Guest Commentary

Nicole Galloway: Don’t let dark money buy influence in Jefferson City

Missouri State Auditor Nicole Galloway
Missouri State Auditor Nicole Galloway

Missourians across the state often tell me they feel the system is rigged against them. I understand why. As another legislative session in Jefferson City came to a close, Gov. Mike Parson and the General Assembly failed to take any steps to root out dark money’s corrupting influence in our capitol.

Dark money groups are part of a system that favors career politicians, deep-pocketed lobbyists and extreme special interests. Because they are most often created by lobbyists (and funded by their clients) as 501(c)(4) nonprofit organizations, they are not required to disclose their donors.

We’ve seen the power of dark money play out in the halls of the state Capitol. As readers of The Kansas City Star, you may have followed the progress of a bill that would make it more difficult for victims of sexual assault on college campuses to seek justice as it quickly advanced through the legislature. Records obtained by The Star showed how a lobbyist — who had a personal interest in the measure — drafted the bill and strategized with lawmakers to push it through the legislative process. This same lobbyist also formed a dark money group to employ dozens of lobbyists to influence legislators.

Fortunately, public outcry, principled legislators and the media spotlight exposing this sordid insider deal led to the bill’s demise — for this year, at least.

Missourians deserve to know who is influencing the people making our laws, but there are forces that want to make sure government can be bought and sold in the shadows.

In May, the General Assembly approved House Bill 1088. This legislation shrinks the pool of competitive contracts available to Missouri businesses and individuals, reduces the number of bids required to be publicly advertised, and no longer requires state government to publicly advertise bids under six figures.

Perhaps most concerning, a provision that was slipped into the bill allows only a select group of potential contractors to bid for a project — a practice known as shortlisting — making it possible to use it at bureaucrats’ discretion with all state contracts. It is the ultimate insider advantage.

The governor and other politicians in Jefferson City should act on commonsense reforms to establish greater integrity in Missouri’s contracting process, instead of rigging the system to benefit a select few.

In each of the past two years, I worked with legislators to introduce the Transparency in Government Contracting Act. The provisions of this legislation would ensure that Missourians could know when and if their taxpayer dollars are being used in contracts awarded to dark money contributors.

Unfortunately for Missourians who want fairness out of their government, legislative leadership has little interest in upsetting the status quo of dark money that secretly influences how our tax dollars are being spent.

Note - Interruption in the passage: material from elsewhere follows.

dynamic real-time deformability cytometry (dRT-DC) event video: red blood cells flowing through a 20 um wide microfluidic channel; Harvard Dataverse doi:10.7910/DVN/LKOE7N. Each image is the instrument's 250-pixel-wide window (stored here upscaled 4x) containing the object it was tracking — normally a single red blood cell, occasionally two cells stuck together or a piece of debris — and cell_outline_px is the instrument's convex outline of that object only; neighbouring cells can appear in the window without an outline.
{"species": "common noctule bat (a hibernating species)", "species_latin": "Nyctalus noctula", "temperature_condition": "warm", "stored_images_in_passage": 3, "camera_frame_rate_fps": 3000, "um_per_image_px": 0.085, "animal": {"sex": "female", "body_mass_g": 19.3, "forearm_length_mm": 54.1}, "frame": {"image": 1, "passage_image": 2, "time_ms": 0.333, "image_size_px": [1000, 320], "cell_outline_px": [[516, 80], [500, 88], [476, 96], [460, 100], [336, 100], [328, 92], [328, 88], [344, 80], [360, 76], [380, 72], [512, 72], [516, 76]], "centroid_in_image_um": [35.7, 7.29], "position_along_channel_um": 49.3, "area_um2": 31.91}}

The General Assembly did not act on the bill, but the governor could. Parson could join me at any time in this effort to fight dark money by using his authority to put my legislation into law with an executive order.

When corruption happens, some of its costs can be hard to quantify: the distrust it creates in our public institutions, as well as the belief that the powerful get more powerful while the rest of us are left holding the bag. Missourians deserve an honest and efficient government. That can only be possible by ridding Missouri of the shadow of dark money and its corrupting influence on state government. I will never stop fighting it, exposing it and working to stop it.

Nicole Galloway is Missouri state auditor.